As a culture, we are moving away from upholding institutions for their own sake at the cost of individuals who may be harmed by them. I see marriage as no exception.



While it is true that some marriages aren't fixable, my opinion is that people jump way too quickly to the divorce option in our culture. As such, I think that we (as a whole society) need the "try to make it work" message more than we need the "it's ok to not stick around" message.


Maybe your ex-wife was the one who needed to read this article.


It took me a long time to be able to be thankful that my partners didn't perpetually try to fix the structurally unsound relationships in either of my marriages. I can put up with about anything, in a sense. I am grateful they could not.

I spent about 20 years in those two relationships, and it wasn't until I got out that I realized how broken all that was.


>I’m a huge proponent of divorce.

This is such a weird thing to say. It's like saying one is a huge proponent of homicide. But then it turns out that they mean homicide when it's to protect a small child from a murderous predator. By itself the statement is just a bizarre statement of values.

Some marriages are bad, and should never have happened (I'm a proponent of people not going into clearly bad marriages, though many do). More often than not those marriages had two selfish people who will never find happiness.
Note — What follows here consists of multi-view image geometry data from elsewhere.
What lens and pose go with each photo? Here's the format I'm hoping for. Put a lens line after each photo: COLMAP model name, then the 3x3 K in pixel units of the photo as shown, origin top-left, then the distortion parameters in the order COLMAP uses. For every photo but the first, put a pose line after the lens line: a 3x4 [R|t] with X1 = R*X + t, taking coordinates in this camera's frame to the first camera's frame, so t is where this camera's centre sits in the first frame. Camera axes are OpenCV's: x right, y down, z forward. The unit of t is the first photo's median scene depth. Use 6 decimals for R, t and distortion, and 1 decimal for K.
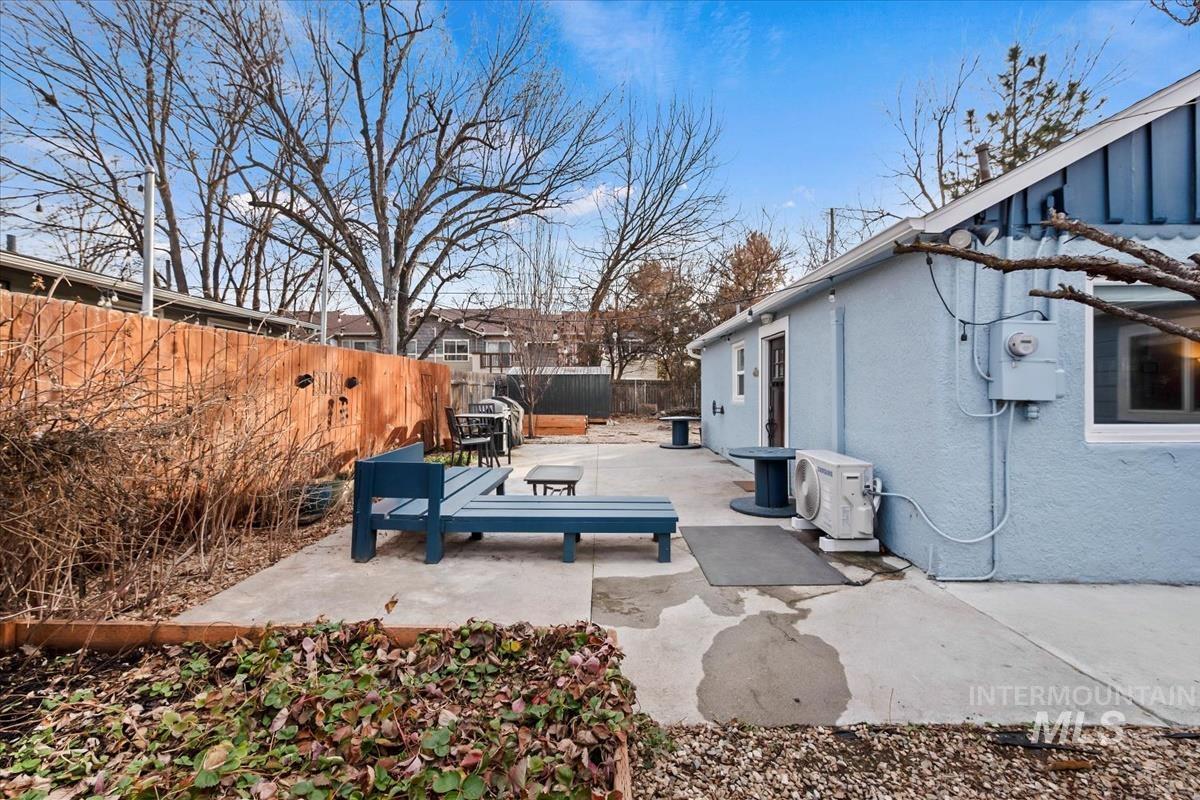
lens RADIAL K [[519.2, 0, 601.3], [0, 519.2, 394.5], [0, 0, 1]] dist [0.010204, -0.000374]
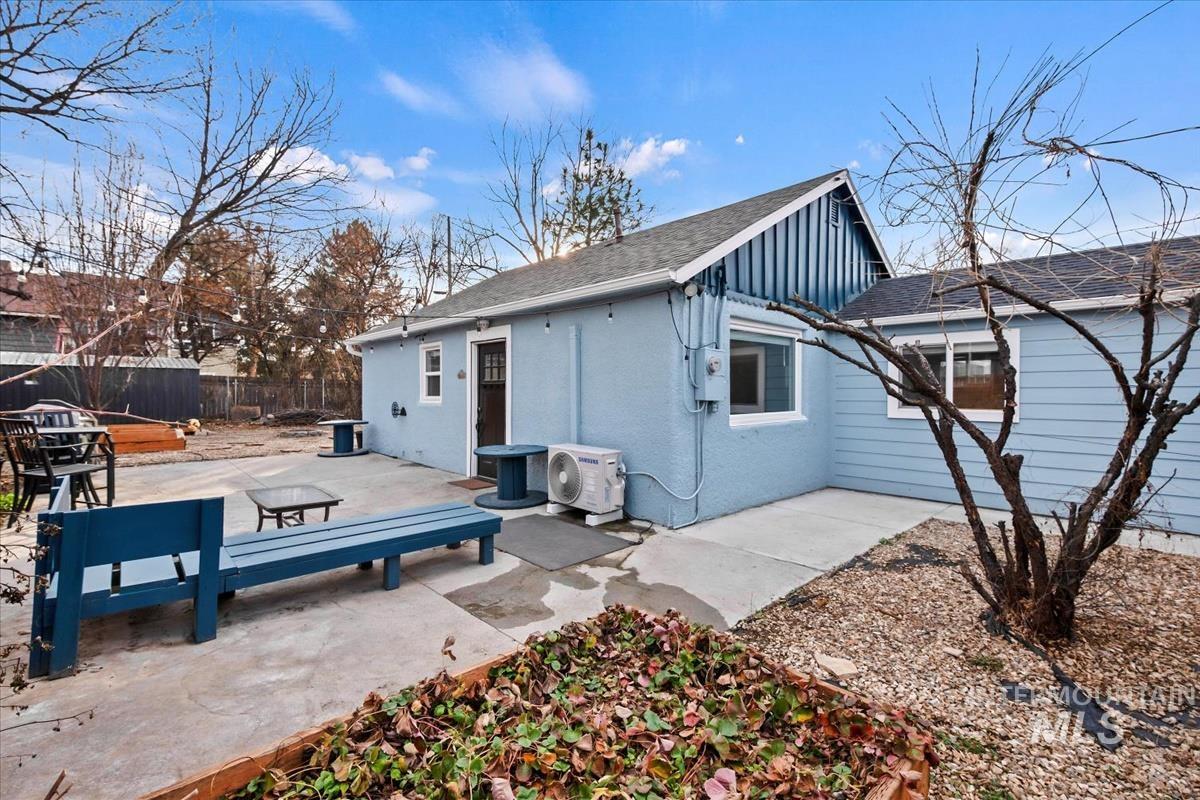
lens RADIAL K [[519.2, 0, 617.5], [0, 519.2, 393.2], [0, 0, 1]] dist [0.010204, -0.000374]
pose [[0.713372, -0.001402, 0.700784, -0.414928], [0.001330, 0.999999, 0.000647, -0.010863], [-0.700785, 0.000470, 0.713373, 0.099392]]
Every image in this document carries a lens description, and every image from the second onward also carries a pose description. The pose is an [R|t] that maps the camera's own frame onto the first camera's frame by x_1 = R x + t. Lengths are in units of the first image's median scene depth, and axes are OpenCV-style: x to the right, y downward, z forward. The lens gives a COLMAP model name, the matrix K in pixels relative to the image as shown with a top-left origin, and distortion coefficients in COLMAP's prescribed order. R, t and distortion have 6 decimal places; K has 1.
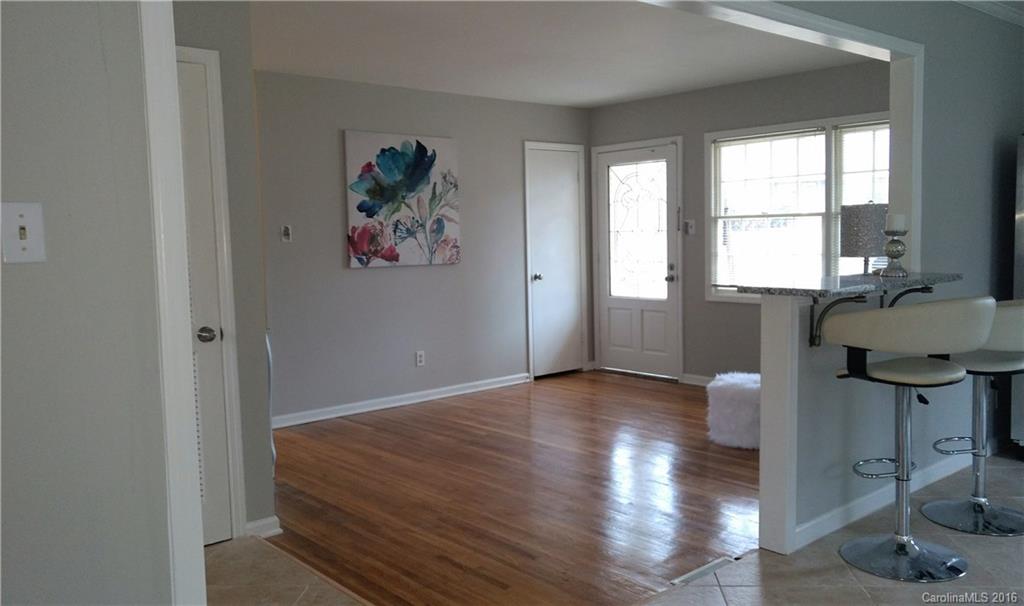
lens RADIAL K [[825.0, 0, 512.0], [0, 825.0, 303.0], [0, 0, 1]] dist [0.066870, -0.003466]
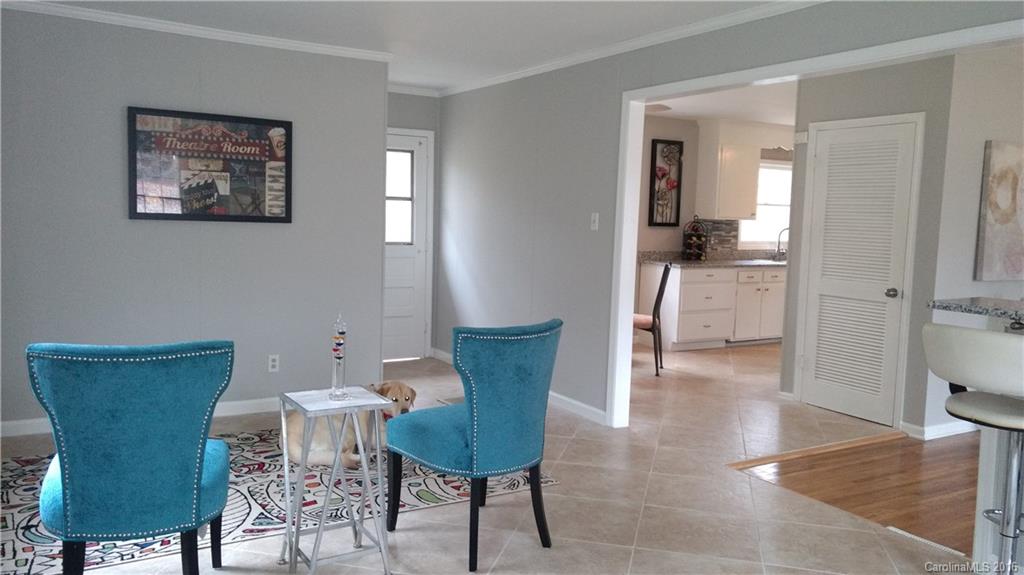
lens RADIAL K [[788.6, 0, 512.0], [0, 788.6, 287.5], [0, 0, 1]] dist [0.012352, 0.034402]
pose [[-0.193500, 0.098830, -0.976110, 0.712160], [-0.102340, 0.987453, 0.120266, -0.045716], [0.975748, 0.123167, -0.180957, 0.323217]]
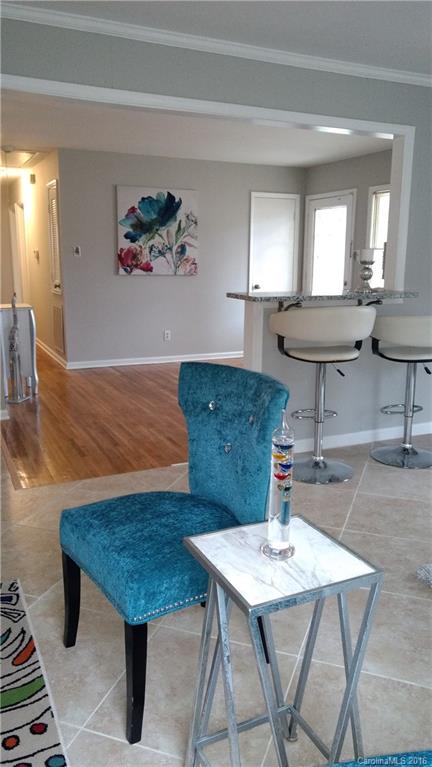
lens RADIAL K [[590.7, 0, 216.0], [0, 590.7, 383.5], [0, 0, 1]] dist [0.012352, 0.034402]
pose [[0.955377, 0.092072, -0.280673, 0.312348], [-0.055168, 0.989079, 0.136671, -0.000819], [0.290191, -0.115088, 0.950023, -0.051685]]
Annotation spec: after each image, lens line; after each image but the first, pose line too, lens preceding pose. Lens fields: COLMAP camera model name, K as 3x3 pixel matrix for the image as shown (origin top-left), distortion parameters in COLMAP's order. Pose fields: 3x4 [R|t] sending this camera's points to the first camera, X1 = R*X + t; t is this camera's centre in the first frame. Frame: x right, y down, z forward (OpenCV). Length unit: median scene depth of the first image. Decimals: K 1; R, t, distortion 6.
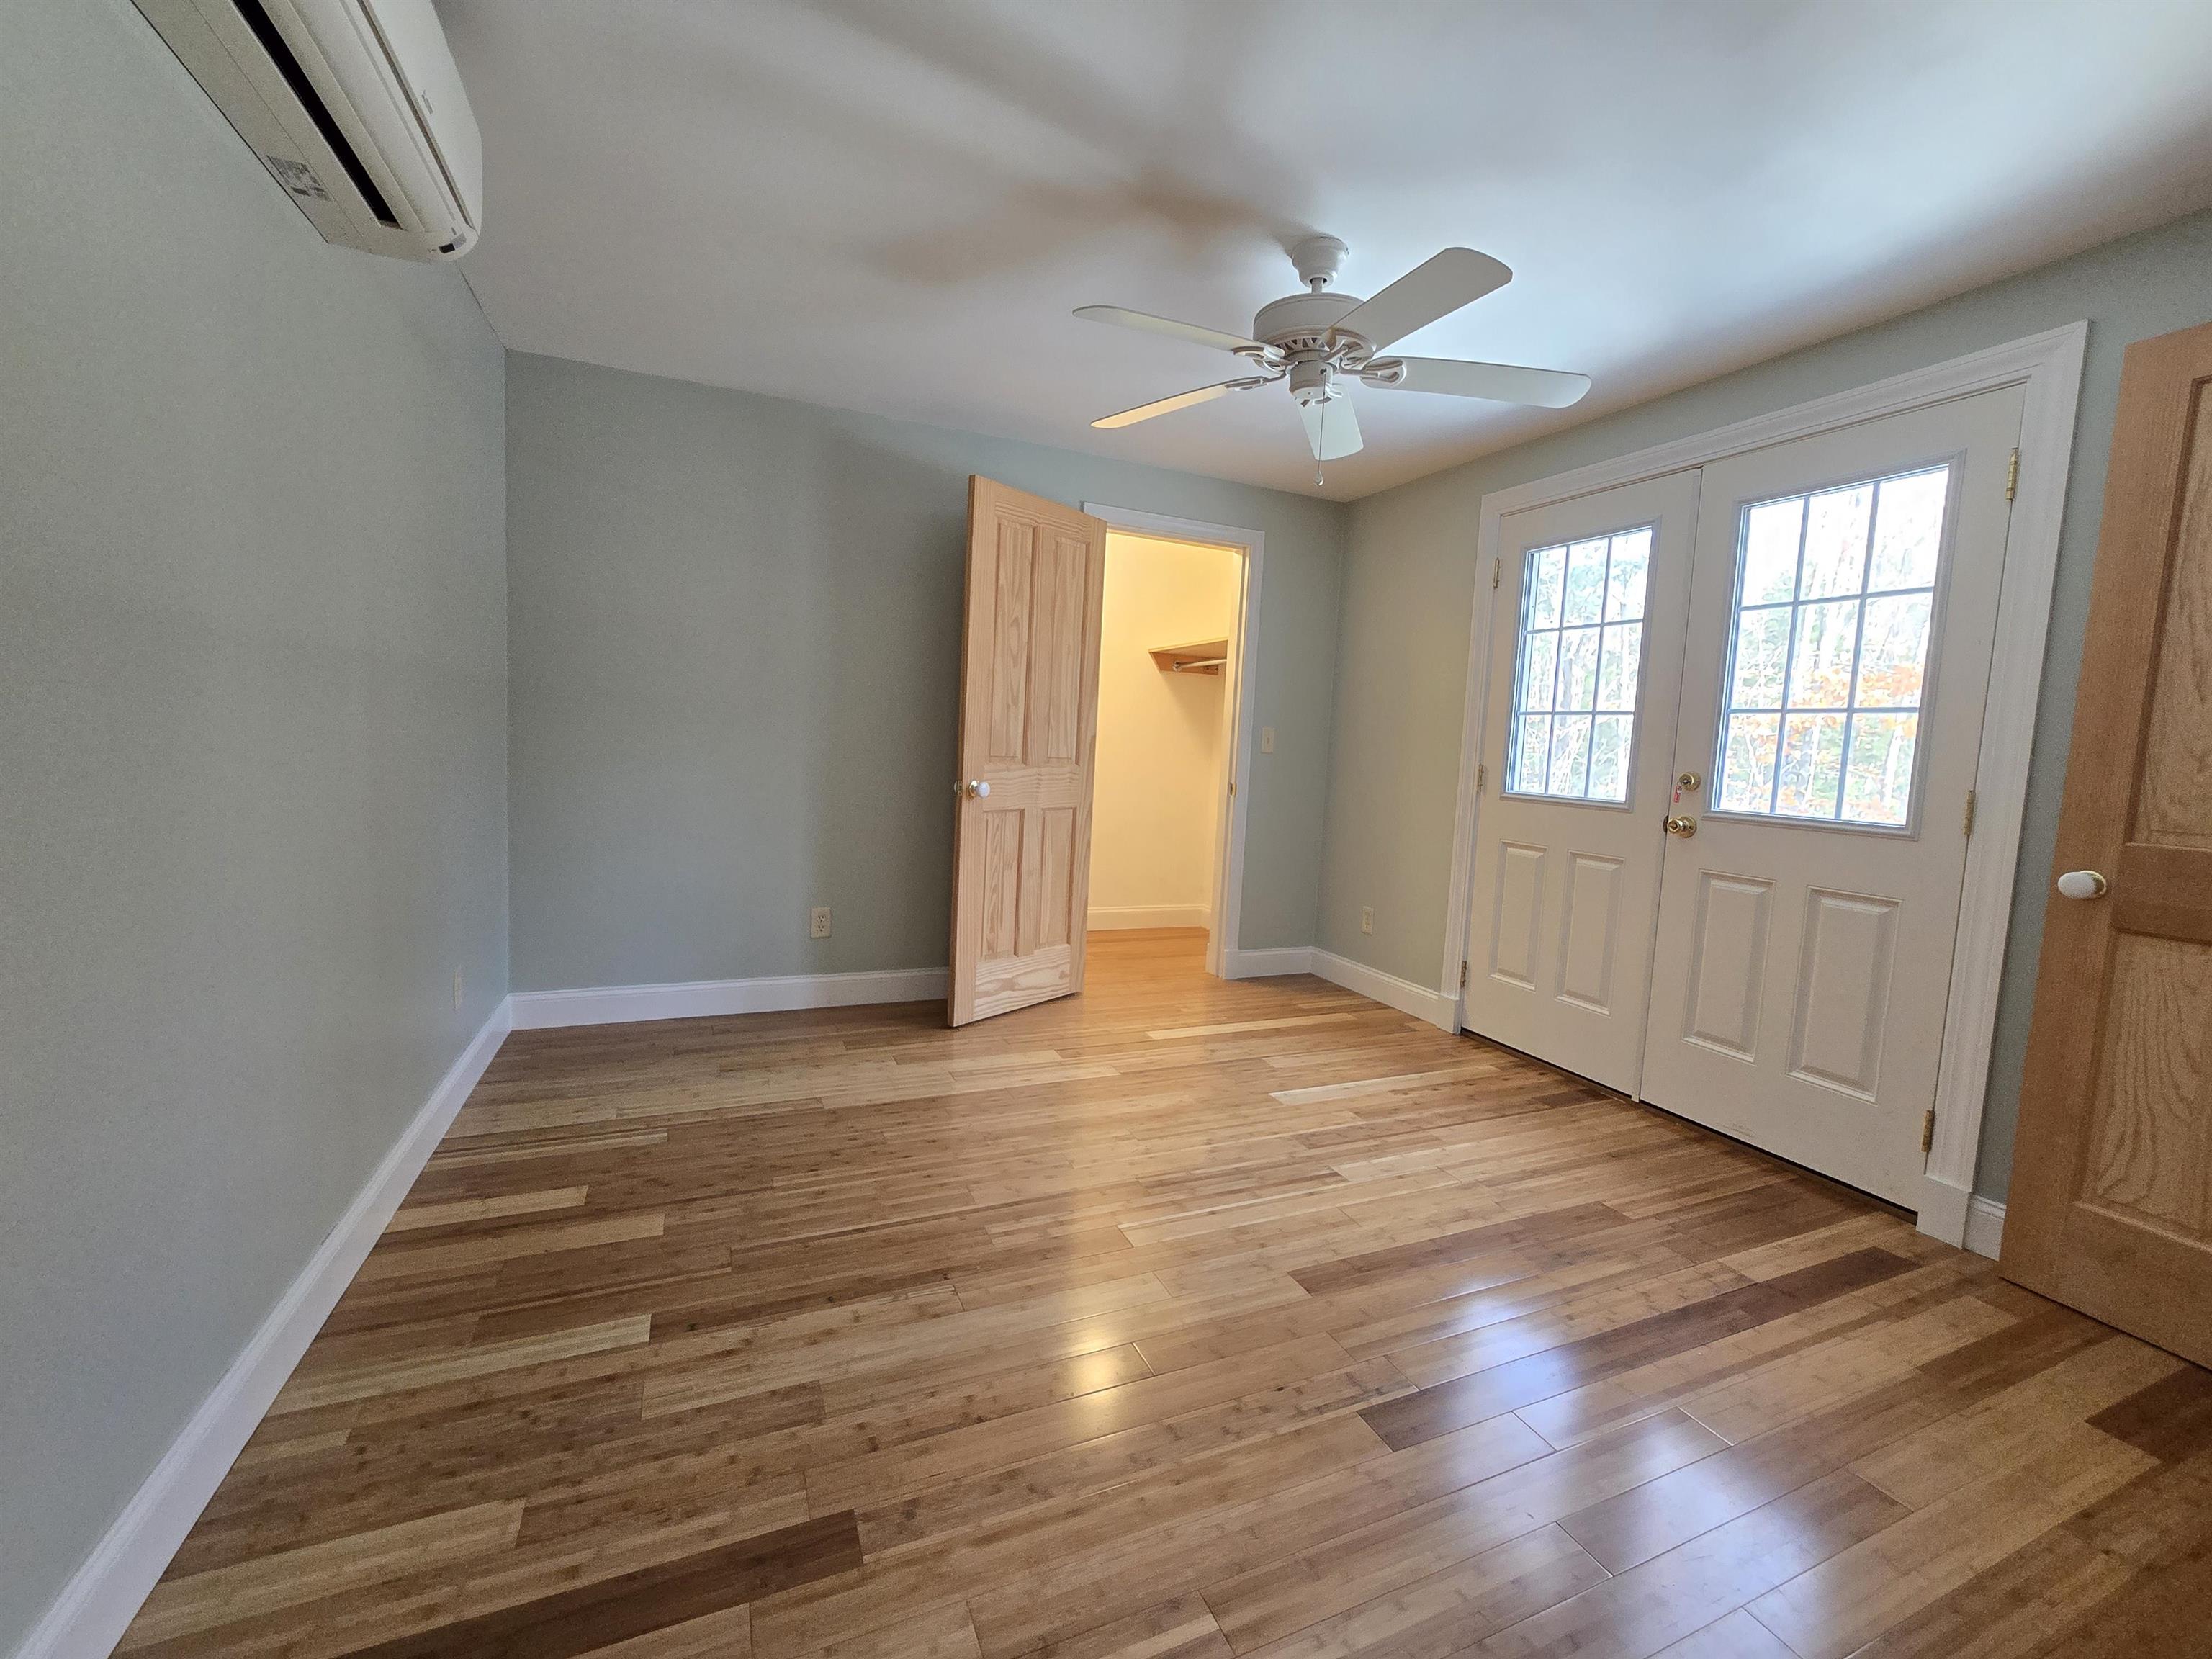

But divorce is no magical solution, and enormous numbers of people who choose that option regret it. Because the grass isn't always greener, and you don't suddenly regain youth, and your life isn't suddenly wonderful and free of obligation, etc. Which is clearly what this article is about, and not about abusive or broken relationships.

There's a bit of a Reddit meme that people post their "my partner forgot to put their yogurt cup in the recycling" and 90% of the replies are some variation of "lawyer up, hit the gym, dump their ass" type commentary, and it's just comical. Misery loves company. Miserable people are like Sirens of greek mythology, and their greatest hope is to encourage others to be as miserable.

>As a culture, we are moving away from upholding institutions for their own sake

Divorce rates are at like a 50-year low so this is a strange statement to make.


>Divorce rates are at like a 50-year low so this is a strange statement to make.

There's a reason divorce rates are low: go check out the statistics for marriage rates. They're really low too. In short, people just aren't getting married as easily as they did decades ago. You can't get divorced if you don't get married in the first place.

>This is such a weird thing to say. It's like saying one is a huge proponent of homicide.

That's because you're being pedantic. Obviously, the OP is advocating divorce for highly troubled marriages, not all marriages. Which marriages are and aren't salvageable is a matter of debate of course, but you could have understood the OP's meaning if you had read the rest of the post.


> There's a reason divorce rates are low:

The ratio of divorces to marriages is lower than any point since the 1970s. Fewer marriages are ending in divorce, and this is all ignoring that divorces are lagging so the effect is even more pronounced.

> Obviously, the OP is advocating divorce for highly troubled marriages

It actually isn't obvious. Stating that you're a proponent of divorce without qualifiers sounds like something that a jaded spinster would say. But regardless this whole sidetrack is in relation to an article that really obviously is talking about marriages falling apart over silly things, not abusive or actually broken relationships, but invariably we get caught up in tut tut exception commentary.